La réduction des inégalités, l’amélioration de la gouvernance, une inclusion sociale accrue, la création d’opportunités d’emploi pour la jeunesse et le renforcement de la résilience communautaire sont autant de leviers jugés indispensables pour prévenir durablement les conflits et assurer la stabilité.
« Protéger, Rassembler, Transformer » : la stratégie togolaise pour l’action publique
Au cœur de cette stratégie nationale se trouve le triptyque « Protéger, Rassembler, Transformer », que le ministre a présenté comme la véritable feuille de route de l’action gouvernementale.
- Protéger : Il s’agit d’assurer la sécurité des citoyens et de préserver la paix civile.
- Rassembler : Cela implique de favoriser le dialogue, de renforcer la confiance mutuelle entre les populations et leurs institutions, et de consolider le tissu de la cohésion sociale.
- Transformer : Cette dimension vise à agir de manière durable sur les facteurs de vulnérabilité en stimulant le développement économique, en diminuant les disparités et en bâtissant des communautés plus robustes et autonomes.
Pour Calixte Madjoulba, ce modèle s’aligne parfaitement avec les objectifs ambitieux du dialogue régional organisé dans la capitale togolaise.
De l’engagement à l’action concrète : la nécessité d’un impact visible
Le thème central de cette rencontre, « De l’engagement à l’impact », met en lumière la détermination des participants à traduire les déclarations politiques en initiatives concrètes et mesurables sur le terrain.
Le ministre a vivement encouragé les États et leurs partenaires à aller au-delà des simples déclarations d’intention pour générer des résultats tangibles et bénéfiques pour les populations.

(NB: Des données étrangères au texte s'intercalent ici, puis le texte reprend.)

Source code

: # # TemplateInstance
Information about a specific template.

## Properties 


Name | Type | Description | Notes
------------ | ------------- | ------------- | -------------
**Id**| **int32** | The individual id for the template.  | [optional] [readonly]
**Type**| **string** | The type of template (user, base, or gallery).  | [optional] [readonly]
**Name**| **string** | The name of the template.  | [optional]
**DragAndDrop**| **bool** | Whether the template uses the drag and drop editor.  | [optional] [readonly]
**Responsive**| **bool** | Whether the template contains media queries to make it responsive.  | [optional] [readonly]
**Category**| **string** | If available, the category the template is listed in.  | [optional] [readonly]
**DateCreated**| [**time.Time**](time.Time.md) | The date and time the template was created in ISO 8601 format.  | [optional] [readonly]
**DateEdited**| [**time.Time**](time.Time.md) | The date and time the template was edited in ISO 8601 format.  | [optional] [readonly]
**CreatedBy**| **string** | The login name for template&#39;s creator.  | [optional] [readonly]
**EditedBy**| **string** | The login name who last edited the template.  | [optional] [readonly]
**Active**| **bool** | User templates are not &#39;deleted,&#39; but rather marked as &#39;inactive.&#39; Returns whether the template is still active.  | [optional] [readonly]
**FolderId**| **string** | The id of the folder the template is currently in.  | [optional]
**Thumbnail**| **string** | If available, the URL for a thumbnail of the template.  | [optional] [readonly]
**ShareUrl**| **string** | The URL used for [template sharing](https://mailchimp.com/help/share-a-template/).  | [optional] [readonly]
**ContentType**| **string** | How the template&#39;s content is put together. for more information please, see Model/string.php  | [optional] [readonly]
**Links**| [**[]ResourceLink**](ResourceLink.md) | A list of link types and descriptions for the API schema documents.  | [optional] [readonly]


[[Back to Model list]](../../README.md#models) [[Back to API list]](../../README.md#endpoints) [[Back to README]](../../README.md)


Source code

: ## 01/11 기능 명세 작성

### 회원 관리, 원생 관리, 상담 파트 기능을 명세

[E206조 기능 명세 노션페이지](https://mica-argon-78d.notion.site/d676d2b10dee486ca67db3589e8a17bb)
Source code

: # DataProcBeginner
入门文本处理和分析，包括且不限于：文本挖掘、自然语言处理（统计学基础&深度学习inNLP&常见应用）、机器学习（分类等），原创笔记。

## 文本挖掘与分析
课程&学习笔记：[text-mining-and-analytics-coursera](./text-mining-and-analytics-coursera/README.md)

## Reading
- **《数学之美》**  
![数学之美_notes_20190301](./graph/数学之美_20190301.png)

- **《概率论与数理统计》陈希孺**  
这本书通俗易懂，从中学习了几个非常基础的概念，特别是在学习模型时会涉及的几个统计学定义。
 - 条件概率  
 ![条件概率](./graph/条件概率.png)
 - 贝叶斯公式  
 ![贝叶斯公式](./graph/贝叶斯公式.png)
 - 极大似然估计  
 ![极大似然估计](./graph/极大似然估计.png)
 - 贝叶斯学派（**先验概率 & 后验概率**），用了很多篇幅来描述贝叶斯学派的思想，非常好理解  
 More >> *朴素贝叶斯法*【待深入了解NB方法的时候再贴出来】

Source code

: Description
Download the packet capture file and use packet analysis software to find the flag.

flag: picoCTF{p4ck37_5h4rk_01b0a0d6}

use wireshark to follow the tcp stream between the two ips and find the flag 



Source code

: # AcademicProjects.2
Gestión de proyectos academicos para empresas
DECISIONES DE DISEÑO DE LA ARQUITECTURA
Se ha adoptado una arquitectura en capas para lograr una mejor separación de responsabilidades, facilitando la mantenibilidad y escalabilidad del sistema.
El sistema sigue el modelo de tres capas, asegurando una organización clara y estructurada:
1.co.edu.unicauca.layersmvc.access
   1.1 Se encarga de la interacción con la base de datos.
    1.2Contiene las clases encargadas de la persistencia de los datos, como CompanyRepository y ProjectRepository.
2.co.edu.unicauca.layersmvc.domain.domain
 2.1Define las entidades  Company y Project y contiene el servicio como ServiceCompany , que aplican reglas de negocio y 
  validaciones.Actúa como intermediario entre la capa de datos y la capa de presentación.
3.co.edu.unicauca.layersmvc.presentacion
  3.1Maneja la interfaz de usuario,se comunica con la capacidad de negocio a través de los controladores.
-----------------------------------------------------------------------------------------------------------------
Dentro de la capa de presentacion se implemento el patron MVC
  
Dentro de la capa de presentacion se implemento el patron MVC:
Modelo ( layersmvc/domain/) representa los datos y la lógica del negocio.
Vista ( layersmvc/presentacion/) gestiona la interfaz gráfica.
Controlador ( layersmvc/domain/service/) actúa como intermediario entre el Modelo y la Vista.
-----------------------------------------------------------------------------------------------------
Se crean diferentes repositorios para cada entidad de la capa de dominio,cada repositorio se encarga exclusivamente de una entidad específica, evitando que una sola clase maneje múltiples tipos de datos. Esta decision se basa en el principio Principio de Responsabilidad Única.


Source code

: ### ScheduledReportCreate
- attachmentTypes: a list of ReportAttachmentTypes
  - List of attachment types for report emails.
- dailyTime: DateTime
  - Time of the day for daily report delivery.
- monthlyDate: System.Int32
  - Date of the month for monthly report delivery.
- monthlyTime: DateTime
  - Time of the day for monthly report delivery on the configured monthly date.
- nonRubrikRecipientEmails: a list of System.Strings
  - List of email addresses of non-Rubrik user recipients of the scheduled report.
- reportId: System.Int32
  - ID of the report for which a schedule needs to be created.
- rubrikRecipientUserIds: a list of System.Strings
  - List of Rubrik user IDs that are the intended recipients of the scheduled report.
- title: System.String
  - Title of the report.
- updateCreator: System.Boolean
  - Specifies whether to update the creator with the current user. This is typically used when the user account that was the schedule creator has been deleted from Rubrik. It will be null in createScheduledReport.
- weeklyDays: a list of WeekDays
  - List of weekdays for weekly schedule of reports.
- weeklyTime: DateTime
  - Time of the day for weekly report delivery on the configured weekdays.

« Nos populations attendent des solutions efficaces et adaptées à leurs réalités quotidiennes », a-t-il insisté, soulignant l’urgence d’une action significative.
Selon lui, les citoyens aspirent à des mécanismes capables d’anticiper les crises avant leur éclatement, de prévenir les conflits avant qu’ils ne s’enracinent profondément, et de renforcer de manière pérenne la résilience des territoires.

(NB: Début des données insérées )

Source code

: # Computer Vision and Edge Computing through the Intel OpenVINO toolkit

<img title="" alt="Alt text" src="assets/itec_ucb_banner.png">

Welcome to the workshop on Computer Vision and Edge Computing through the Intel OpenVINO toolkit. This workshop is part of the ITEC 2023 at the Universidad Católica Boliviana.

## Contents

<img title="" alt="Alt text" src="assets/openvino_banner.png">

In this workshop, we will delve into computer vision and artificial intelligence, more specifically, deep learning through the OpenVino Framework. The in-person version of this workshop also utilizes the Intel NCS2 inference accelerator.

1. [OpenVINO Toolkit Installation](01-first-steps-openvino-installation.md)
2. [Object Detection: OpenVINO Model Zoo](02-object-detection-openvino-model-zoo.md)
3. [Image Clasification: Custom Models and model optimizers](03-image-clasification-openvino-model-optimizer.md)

Les Nations Unies, un partenaire clé pour le Golfe de Guinée
Le responsable togolais a également salué la mobilisation du Programme des Nations Unies pour le développement (PNUD), du Fonds des Nations Unies pour la population (UNFPA) et du Haut-Commissariat des Nations Unies pour les réfugiés (HCR).
Par l’intermédiaire de la Facilité conjointe de prévention 2026-2029 dédiée au Golfe de Guinée, ces partenaires internationaux soutiennent activement une vision centrée sur la prévention, le renforcement de la résilience communautaire et un développement économique inclusif.

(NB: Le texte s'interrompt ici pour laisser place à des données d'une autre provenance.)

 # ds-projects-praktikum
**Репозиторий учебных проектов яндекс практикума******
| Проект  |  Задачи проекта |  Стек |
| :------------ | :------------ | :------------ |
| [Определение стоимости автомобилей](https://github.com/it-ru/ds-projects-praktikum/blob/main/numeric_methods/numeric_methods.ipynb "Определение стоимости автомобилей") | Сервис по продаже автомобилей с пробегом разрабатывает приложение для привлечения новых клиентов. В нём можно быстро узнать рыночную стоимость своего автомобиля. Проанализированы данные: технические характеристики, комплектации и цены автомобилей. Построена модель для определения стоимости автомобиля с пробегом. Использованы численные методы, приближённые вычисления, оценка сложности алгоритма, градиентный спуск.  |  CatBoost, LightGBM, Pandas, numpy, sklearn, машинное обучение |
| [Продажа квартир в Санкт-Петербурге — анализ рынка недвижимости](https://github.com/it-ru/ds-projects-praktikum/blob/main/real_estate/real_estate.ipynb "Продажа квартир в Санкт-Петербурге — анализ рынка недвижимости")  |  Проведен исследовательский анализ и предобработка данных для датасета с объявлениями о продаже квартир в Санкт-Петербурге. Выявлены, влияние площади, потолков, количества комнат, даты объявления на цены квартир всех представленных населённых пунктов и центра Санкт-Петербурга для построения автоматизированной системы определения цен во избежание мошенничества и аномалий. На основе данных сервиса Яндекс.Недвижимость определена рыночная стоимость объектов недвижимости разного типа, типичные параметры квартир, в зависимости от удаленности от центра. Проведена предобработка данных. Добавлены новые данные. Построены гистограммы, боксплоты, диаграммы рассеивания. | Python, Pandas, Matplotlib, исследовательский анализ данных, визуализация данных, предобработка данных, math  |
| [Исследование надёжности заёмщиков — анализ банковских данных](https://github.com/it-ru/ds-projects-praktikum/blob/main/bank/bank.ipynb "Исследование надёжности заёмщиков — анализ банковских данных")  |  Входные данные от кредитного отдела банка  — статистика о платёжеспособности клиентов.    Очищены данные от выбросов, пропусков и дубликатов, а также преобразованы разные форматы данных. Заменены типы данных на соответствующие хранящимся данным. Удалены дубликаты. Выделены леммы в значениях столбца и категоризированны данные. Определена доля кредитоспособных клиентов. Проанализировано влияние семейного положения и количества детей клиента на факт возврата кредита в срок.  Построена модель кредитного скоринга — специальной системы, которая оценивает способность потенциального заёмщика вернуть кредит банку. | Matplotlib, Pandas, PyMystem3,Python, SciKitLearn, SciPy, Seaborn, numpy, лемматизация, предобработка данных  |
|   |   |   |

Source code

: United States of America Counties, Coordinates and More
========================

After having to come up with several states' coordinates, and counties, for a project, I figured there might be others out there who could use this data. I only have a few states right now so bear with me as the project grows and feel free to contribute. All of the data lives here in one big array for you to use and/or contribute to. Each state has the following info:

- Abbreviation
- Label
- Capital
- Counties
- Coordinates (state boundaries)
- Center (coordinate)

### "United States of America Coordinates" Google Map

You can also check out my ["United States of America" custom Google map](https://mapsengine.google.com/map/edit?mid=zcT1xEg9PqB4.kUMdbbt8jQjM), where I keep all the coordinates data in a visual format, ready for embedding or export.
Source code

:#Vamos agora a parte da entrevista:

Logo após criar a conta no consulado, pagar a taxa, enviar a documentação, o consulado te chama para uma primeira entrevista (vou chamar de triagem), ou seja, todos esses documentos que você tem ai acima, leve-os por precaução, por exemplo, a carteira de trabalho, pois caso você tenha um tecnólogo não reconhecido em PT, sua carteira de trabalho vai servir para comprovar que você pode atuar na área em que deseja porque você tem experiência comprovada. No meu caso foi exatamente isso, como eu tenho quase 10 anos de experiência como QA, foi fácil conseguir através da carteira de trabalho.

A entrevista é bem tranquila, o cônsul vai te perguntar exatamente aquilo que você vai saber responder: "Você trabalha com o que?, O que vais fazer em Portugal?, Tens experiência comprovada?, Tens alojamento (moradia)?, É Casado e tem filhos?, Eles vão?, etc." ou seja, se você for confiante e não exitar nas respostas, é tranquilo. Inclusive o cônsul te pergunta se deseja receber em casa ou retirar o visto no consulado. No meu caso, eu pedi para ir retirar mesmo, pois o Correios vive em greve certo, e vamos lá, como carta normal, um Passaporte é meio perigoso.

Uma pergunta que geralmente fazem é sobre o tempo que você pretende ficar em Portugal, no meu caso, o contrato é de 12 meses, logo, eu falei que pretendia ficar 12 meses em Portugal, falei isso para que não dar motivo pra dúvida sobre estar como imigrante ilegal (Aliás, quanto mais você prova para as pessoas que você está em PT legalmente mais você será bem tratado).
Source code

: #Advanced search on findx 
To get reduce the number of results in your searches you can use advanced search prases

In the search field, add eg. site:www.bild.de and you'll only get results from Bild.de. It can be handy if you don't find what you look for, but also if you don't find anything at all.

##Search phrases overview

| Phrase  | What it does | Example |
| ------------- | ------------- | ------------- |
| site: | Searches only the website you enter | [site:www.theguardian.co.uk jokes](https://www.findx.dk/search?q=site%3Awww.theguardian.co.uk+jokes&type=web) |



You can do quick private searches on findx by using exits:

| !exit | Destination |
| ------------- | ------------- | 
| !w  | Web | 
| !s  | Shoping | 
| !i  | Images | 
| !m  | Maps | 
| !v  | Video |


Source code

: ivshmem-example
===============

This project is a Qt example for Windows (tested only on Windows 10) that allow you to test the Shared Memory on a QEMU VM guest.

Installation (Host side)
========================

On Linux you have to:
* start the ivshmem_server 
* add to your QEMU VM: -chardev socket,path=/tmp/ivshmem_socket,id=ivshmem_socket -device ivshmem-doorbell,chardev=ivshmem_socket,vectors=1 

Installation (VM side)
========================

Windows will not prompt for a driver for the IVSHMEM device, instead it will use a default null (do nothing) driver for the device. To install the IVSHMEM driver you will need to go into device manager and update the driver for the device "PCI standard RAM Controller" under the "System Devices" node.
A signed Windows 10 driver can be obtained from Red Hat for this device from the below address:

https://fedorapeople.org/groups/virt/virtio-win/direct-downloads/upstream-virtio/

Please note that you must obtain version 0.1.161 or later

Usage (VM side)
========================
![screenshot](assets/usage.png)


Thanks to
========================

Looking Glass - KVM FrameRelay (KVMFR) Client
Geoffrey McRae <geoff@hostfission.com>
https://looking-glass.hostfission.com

Pour les participants, cette initiative représente une opportunité inestimable d’approfondir la coopération régionale, de partager les meilleures pratiques et de mobiliser les ressources indispensables pour faire face aux défis émergents.
Vers une feuille de route régionale pour la paix et la résilience
Au terme de ces deux journées d’échanges intenses, les acteurs réunis à Lomé sont appelés à élaborer une feuille de route régionale ambitieuse. Celle-ci visera à consolider les dispositifs de prévention, à intensifier la coopération transfrontalière, à sécuriser des financements durables et à optimiser le suivi des actions entreprises.
À travers ce dialogue constructif, le Togo réaffirme sa conviction inébranlable que la prévention constitue aujourd’hui l’un des investissements les plus stratégiques pour garantir la paix, la sécurité et le développement durable dans l’ensemble du Golfe de Guinée.
Dans une région confrontée à des défis complexes et interconnectés, le message émanant de Lomé est limpide : anticiper les crises est non seulement plus économique que de les gérer, mais la prévention demeure également la meilleure garantie d’un avenir stable et prospère pour toutes les populations concernées.